Stored entries
.....
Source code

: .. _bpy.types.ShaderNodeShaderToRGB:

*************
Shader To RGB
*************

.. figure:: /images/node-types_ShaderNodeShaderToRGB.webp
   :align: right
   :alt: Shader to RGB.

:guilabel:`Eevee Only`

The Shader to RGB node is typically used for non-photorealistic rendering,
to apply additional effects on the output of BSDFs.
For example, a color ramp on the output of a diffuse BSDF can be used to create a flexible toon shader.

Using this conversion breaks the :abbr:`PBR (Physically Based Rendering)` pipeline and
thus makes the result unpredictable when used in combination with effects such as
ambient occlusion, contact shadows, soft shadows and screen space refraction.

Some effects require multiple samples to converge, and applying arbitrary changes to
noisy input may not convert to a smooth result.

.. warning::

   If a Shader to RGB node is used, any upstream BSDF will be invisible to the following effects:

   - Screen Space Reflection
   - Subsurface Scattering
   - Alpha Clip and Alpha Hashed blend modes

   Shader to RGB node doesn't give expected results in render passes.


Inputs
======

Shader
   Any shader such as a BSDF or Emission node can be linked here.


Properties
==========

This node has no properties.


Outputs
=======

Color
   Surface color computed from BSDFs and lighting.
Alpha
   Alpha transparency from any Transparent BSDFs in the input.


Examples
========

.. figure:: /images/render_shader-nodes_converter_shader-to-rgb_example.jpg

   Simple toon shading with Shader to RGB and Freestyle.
.....
THE PROBLEM: Look through the entries and copy every line in which the string "effects" appears.

TASK RESULT:
to apply additional effects on the output of BSDFs.
thus makes the result unpredictable when used in combination with effects such as
Some effects require multiple samples to converge, and applying arbitrary changes to
   If a Shader to RGB node is used, any upstream BSDF will be invisible to the following effects:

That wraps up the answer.